_Task instructions_
Copy out the records below word for word, from the start of the records down through the line containing "What is the difference". Leave the pictures out of your copy.

[Images of plotted data]
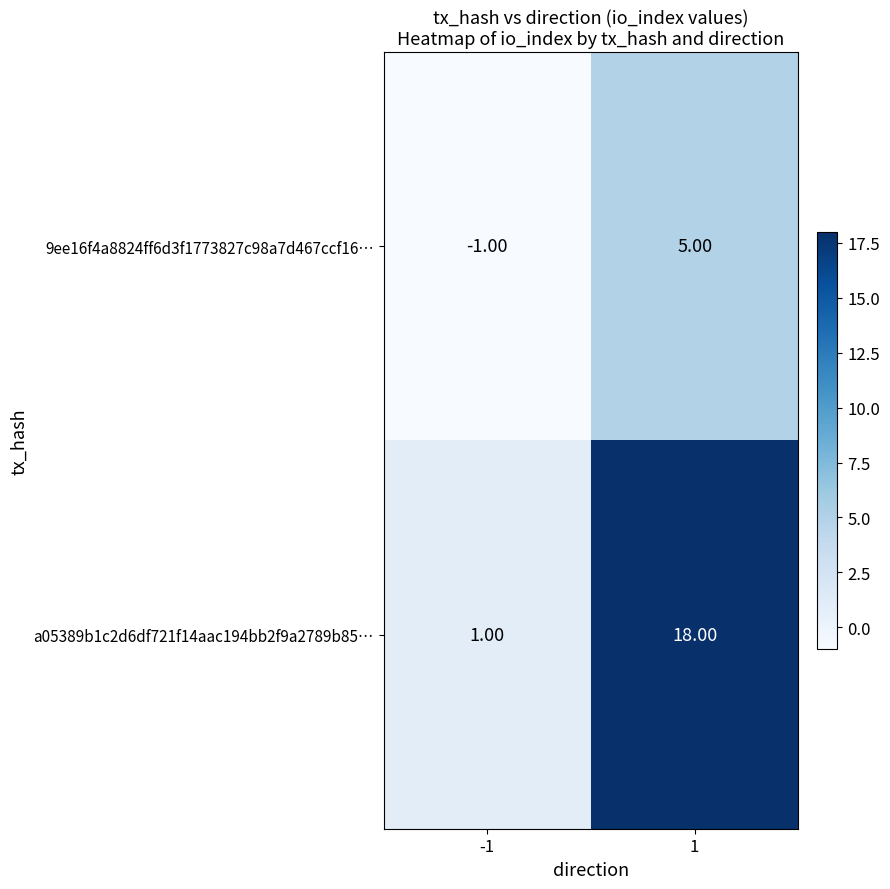

What is the spread (max minus min) of values at -1?

2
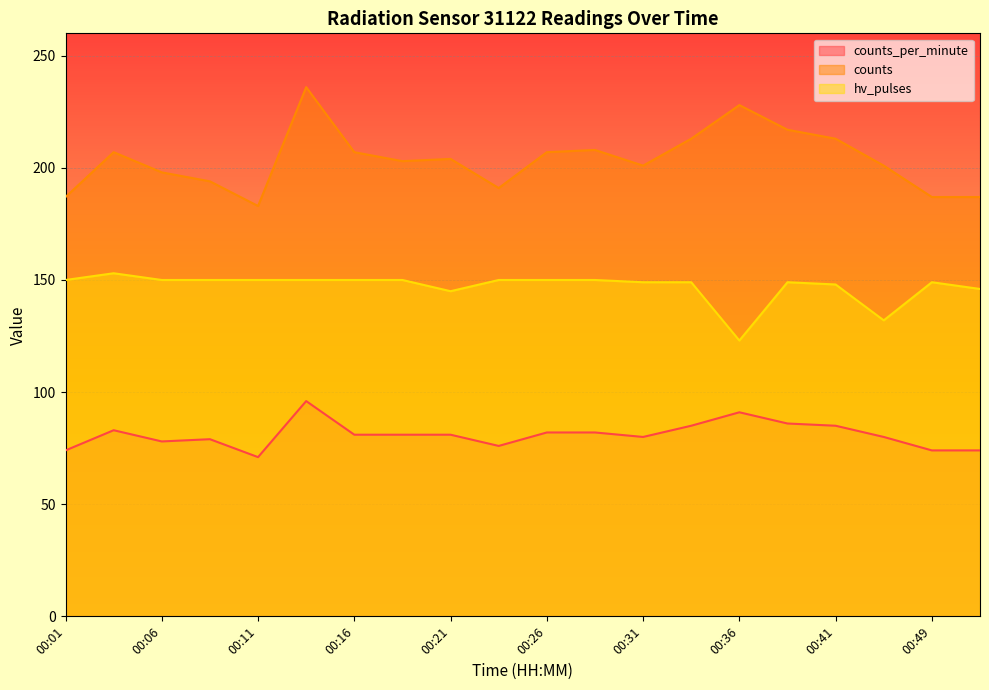

The hv_pulses series shows 149 at 00:31. True or false?

True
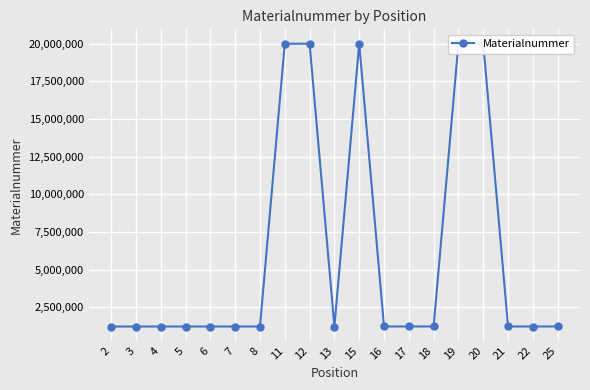

What is the smallest value displayed?

1220316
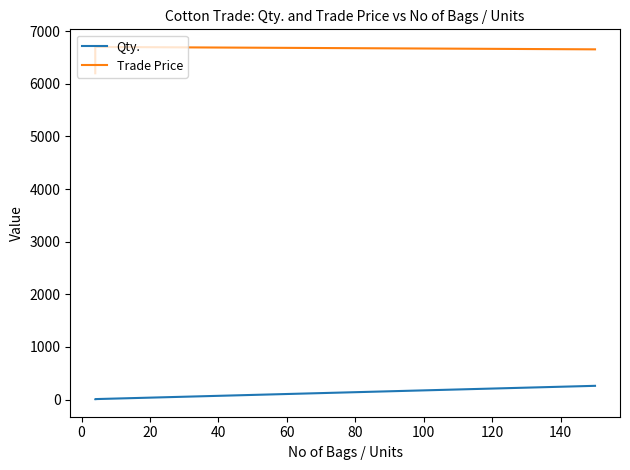

How many data points in Trade Price are above 6654?

2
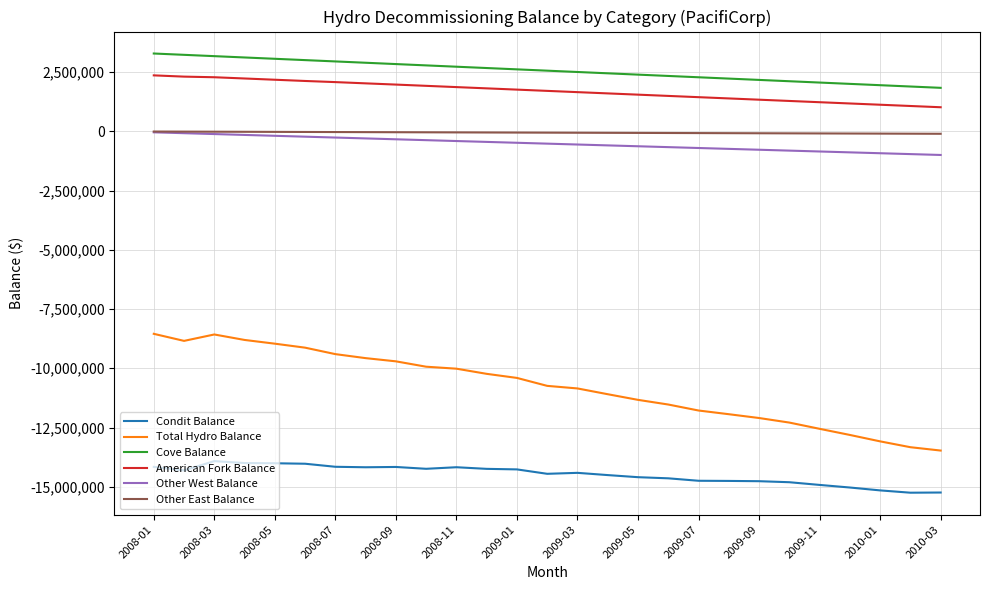

Which series has the largest total across all categories?

Cove Balance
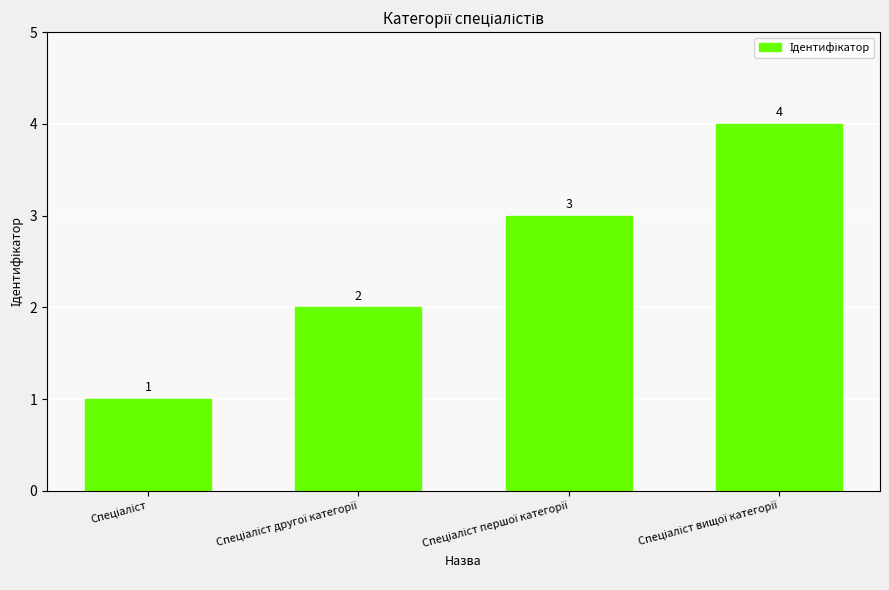

What is the sum of all values?

10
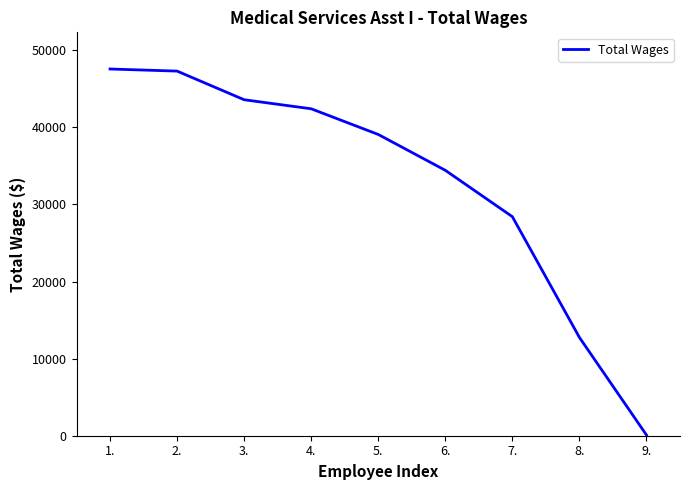

What is the difference between the maximum and minimum values?

47486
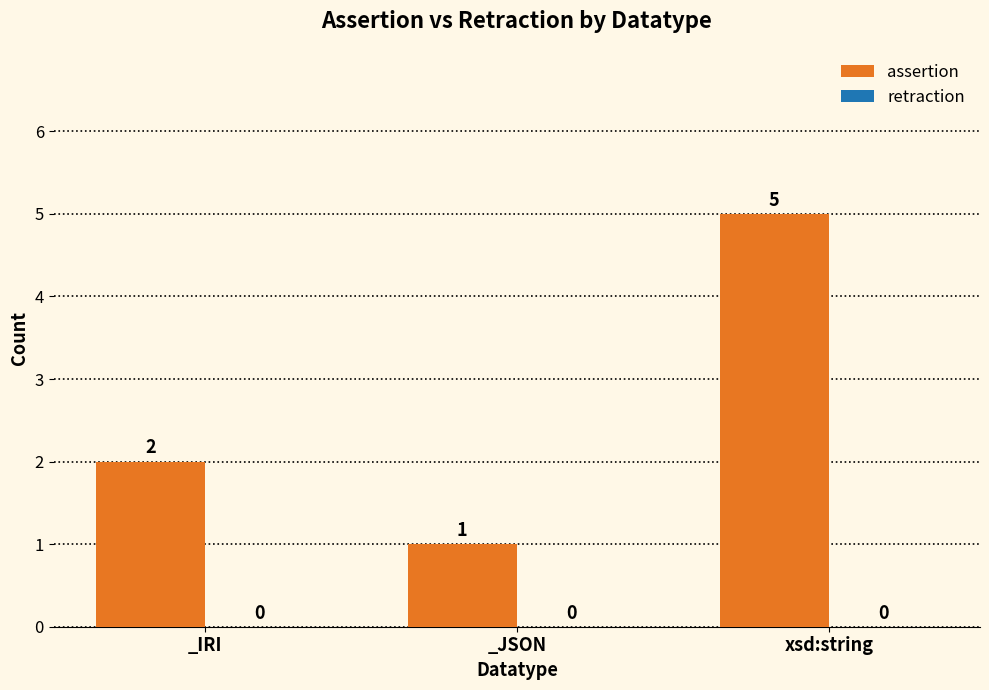

What is the average value?

3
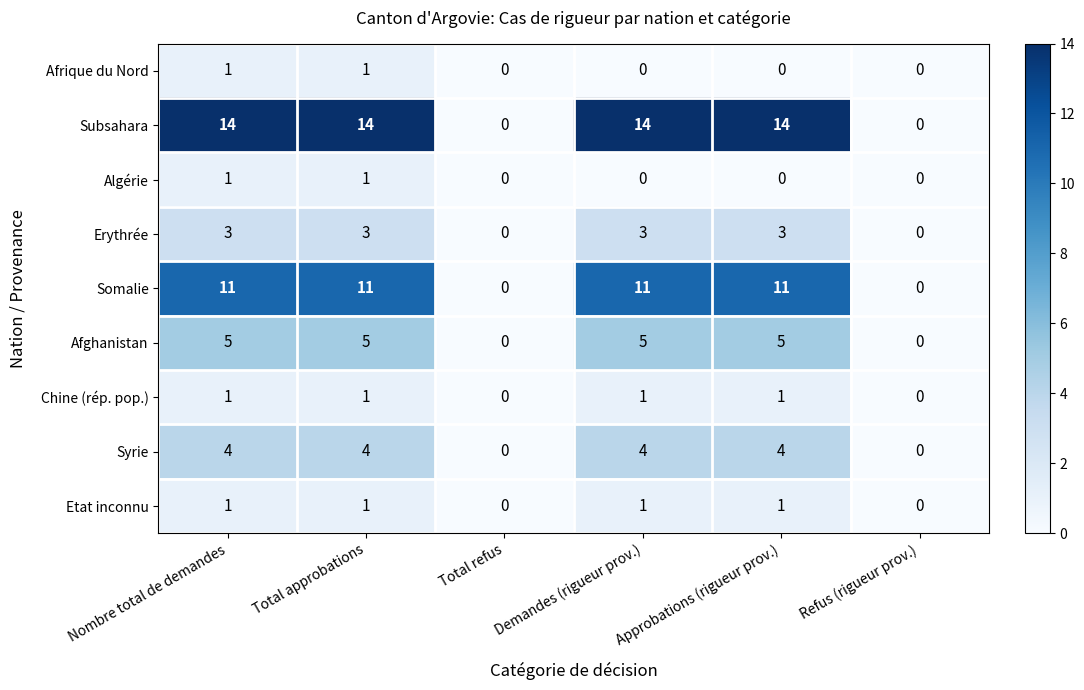

How many series are shown in this chart?

9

_Exercise output_
What is the spread (max minus min) of values at -1?

2

The hv_pulses series shows 149 at 00:31. True or false?

True

What is the smallest value displayed?

1220316

How many data points in Trade Price are above 6654?

2

Which series has the largest total across all categories?

Cove Balance

What is the sum of all values?

10

What is the difference between the maximum and minimum values?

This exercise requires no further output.